Engines of Our Ingenuity
No. 145:

by John H. Lienhard

Click here for audio of Episode 145.

Today, we look at heat transfer and product innovation. The University of Houston's College of Engineering presents this series about the machines that make our civilization run, and the people whose ingenuity created them.

George Wise talks about three ways innovation takes place in industry. The most obvious way is a response to a need. We've seen again and again in this series that things are seldom that straightforward. The second way is more common. That's when innovation is driven by some revolutionary discovery. The transistor, for example, triggered all sorts of new technology. But Wise is most interested in a third pattern. He calls it the product-driven innovation cycle.

An engineer works to improve an existing product. It needn't be anything fancy. Then he suddenly sees it in a new light. A radically different concept suddenly pops out of it. A butterfly is born of a caterpillar. Wise tells us that that sort of thing is far more common than we might think; and he gives several illustrations which all involve heat transfer. Here's one:

In 1908, General Electric hired a young man -- an American with a German Ph.D. in applied chemistry. His name was Irving Langmuir. His thesis had dealt with the way air carried heat away from small wires. He seemed to be just the person to work on heating elements.

Langmuir went to work on the G.E. line of stoves, flatirons, and other heaters. He used what he knew to improve their heating elements. Now G.E. had another product that also used heated wires -- that was the light bulb. G.E.'s bulbs were all evacuated to keep the filament from burning. Low-wattage bulbs did well enough at the time. But the tungsten wires in brighter bulbs began to evaporate. Tungsten vapor was gradually deposited on the inside of the bulbs. It eventually turned them black.

EXCERPTED DATA>
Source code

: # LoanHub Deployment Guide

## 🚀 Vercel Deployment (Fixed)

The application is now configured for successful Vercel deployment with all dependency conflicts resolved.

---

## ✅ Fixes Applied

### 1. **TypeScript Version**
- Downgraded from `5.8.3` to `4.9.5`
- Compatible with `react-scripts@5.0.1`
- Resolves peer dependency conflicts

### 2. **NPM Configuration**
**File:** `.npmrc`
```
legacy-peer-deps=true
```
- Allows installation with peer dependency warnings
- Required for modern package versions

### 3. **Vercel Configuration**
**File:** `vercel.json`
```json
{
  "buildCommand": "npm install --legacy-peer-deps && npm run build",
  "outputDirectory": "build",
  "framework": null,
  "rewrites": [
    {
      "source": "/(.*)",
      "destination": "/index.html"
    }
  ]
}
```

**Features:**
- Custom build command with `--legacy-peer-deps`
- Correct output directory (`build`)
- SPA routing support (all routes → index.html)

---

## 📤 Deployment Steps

APPLY WHAT YOU READ>
1. Give the light-bulb history text again, word for word, beginning at "Click here for" and stopping after "product-driven innovation cycle.".
2. Continue the text on Langmuir and the light bulb, picking up right after its last sentence.

TASK RESPONSES>
1.
Click here for audio of Episode 145.

Today, we look at heat transfer and product innovation. The University of Houston's College of Engineering presents this series about the machines that make our civilization run, and the people whose ingenuity created them.

George Wise talks about three ways innovation takes place in industry. The most obvious way is a response to a need. We've seen again and again in this series that things are seldom that straightforward. The second way is more common. That's when innovation is driven by some revolutionary discovery. The transistor, for example, triggered all sorts of new technology. But Wise is most interested in a third pattern. He calls it the product-driven innovation cycle.

2.
Then Langmuir realized that evaporation would be suppressed if the light bulb were be filled with a gas -- an inert gas, that wouldn't burn the filament. The trouble was that gas circulating in a light bulb removed too much heat -- the bulb wouldn't stay bright. But he knew from his research that a lot less heat would be shed if the filament were wound in a tight coil. By knowing about heat removal, Langmuir gave us the bright argon-filled bulbs we use today. And all because he was put to work on stoves and irons.

Wise traces other connections -- how refrigerators led to turbo-superchargers and how steam-turbines led to air conditioners. Of course he's pointing out a process common to invention. A good engineer makes one thing turn into another. He lets innovation be driven by whatever's in front of him. And Langmuir had the vision to do this. In 1932, by the way, he won the Nobel Prize for his work on the surface chemistry of metals.

I'm John Lienhard, at the University of Houston, where we're interested in the way inventive minds work.

(Theme music)

Wise, G., Heat Transfer Research in General Electric, 1910-1960: Examples of the Product Driven Innovation Cycle, History of Heat Transfer: Essays in Honor of the 50th Anniversary of the ASME Heat Transfer Division. (E. Layton and J. H. Lienhard, eds.) New York: The American Society of Mechanical Engineers, 1988, pp. 189-211.

This episode has been greatly revised as Episode 1570.